Machine Learning Bake-off
Is ML the solution for making sense of vast collections of images? In demo form, it looks amazing. But does it really provide actionable information for you, or does it junk up your tags with a lot of low value (and wrong) information? Time for a taste test! In this presentation, you’ll see the results of real world testing from leading services – Google, Amazon, Microsoft and Clarifai. Our test set includes a wide variety of images representing multiple industries and tagging challenges. We’ll show you where each ML shines, and where each misfires, and how the serviuces have evolved. Armed with our evidence and conclusions, you can decide if it’s delicious, or not yet ready to eat.
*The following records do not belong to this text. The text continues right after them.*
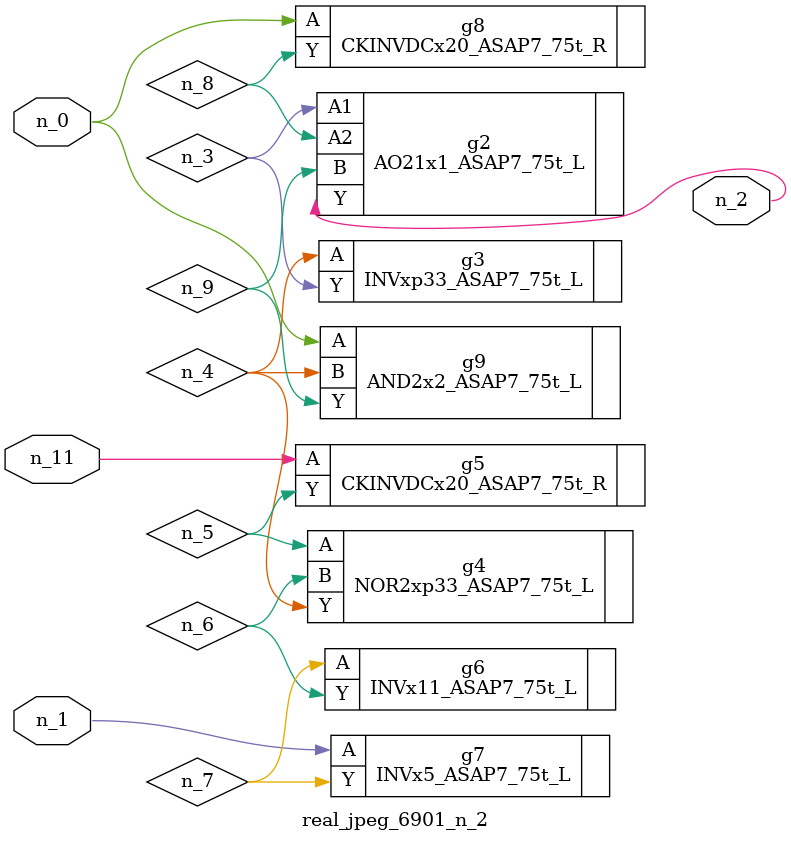
<source format=v>
module real_jpeg_6901_n_2 (n_1, n_11, n_0, n_2);

input n_1;
input n_11;
input n_0;

output n_2;

wire n_5;
wire n_8;
wire n_4;
wire n_6;
wire n_7;
wire n_3;
wire n_9;

CKINVDCx20_ASAP7_75t_R g8 ( 
.A(n_0),
.Y(n_8)
);

AND2x2_ASAP7_75t_L g9 ( 
.A(n_0),
.B(n_4),
.Y(n_9)
);

INVx5_ASAP7_75t_L g7 ( 
.A(n_1),
.Y(n_7)
);

AO21x1_ASAP7_75t_L g2 ( 
.A1(n_3),
.A2(n_8),
.B(n_9),
.Y(n_2)
);

INVxp33_ASAP7_75t_L g3 ( 
.A(n_4),
.Y(n_3)
);

NOR2xp33_ASAP7_75t_L g4 ( 
.A(n_5),
.B(n_6),
.Y(n_4)
);

INVx11_ASAP7_75t_L g6 ( 
.A(n_7),
.Y(n_6)
);

CKINVDCx20_ASAP7_75t_R g5 ( 
.A(n_11),
.Y(n_5)
);


endmodule
</source>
As a bonus, we’ll show you how to easily run your own test on tens of thousands of images for under $200.
• Get a solid idea of the info that Machine Learning can currently add to image collections. Understand what it’s good and bad for.
• Get a handle on the differences between ML services and how each can help you. Get a better idea of how to evaluate your options.
• There is no substitute for some real-world testing on your own material – at scale – if you want to determine the value of a service. Here’s how.
These notes are prepared for the attendees of my talk at Henry Stewart DAM Europe summer 2019. In this talk I show how you can use Lightroom and the Anyvision plugin to run a collection of images through a Machine Learning tagging service (Google Cloud Vision) and evaluate whether the tags may be of use for your collection and your users.
If you don’t already have it, you’ll need to get Adobe Lightroom Classic (or one of the previous version of Lightroom 5.7 or later. This comes with an Adobe Creative Cloud subscription. There is also a “photographer’s plan” which is £9.98/month in the UK that gives you Lightroom and Photoshop. Here’s a link: https://www.adobe.com/uk/creativecloud/photography.html
The plugin is licensed on a “pay what you think is fair” model. It’s a very nice piece of work. If you’re using it for a corporate collection, $30 or $40 seems fair.
Prior to testing, you need to make sure you have Lightroom Classic or other compatible version of Lightroom, download the plugin, and install.
Create a sample collection of at least a few thousand images to test with. I suggest a broad range of subject matter and sources.
Add these images to a Lightroom catalog dedicated to the test
If you want to test ML tags only, strip all other info first
Close the catalog and make a duplicat of the entire catalog. This will be useful in later testingNow let’s run the first test to see the entire universe of tags that Google might assign.
Select all images and run Plugins>Anyvision>Analyze
Set per screenshot below:Some notes on the settings:
I have set all threshold to 0 to get the largest number of tags. In all likelihood, we’re going to want to set these to a higher number like 75. (With the exception of Landmarks, which seem to include very few false positives).
I have this set to write and OCRd text to the Headline field, which is often empty. You could also write it to the Caption (also known as Description) field. Caption is a more broadly accessible field.
I have included the scores, which will only show up in the Anyvision panel in Lightroom’s metadata panel.
I have checked the box to have Anyvision make letter-based subgroups of returned results to help keep the tags visually organized in the keywords panel.
I’ve also asked it to add GPS data whenever it recognizes a landmark.
I’ve checked the Reanalyze box, although this is only of use when running these images through a second time for comparison purposes.
I only run the translation on the OCR text, but it you have need to make the keywords available in multiple languages, you could do that here.
Making multiple catalog
Once you’ve run the images through Anyvision, you can repeat the process at different confidence levels to see what level is optimal for your own collection and metadata usage. I did that by running it at 0, 50, 75 and 90. To run again, here’s what I suggest:
Take the duplicate catalog made above, and duplicate it again.
Rename the catalog for the confidence level which you would like to run the process.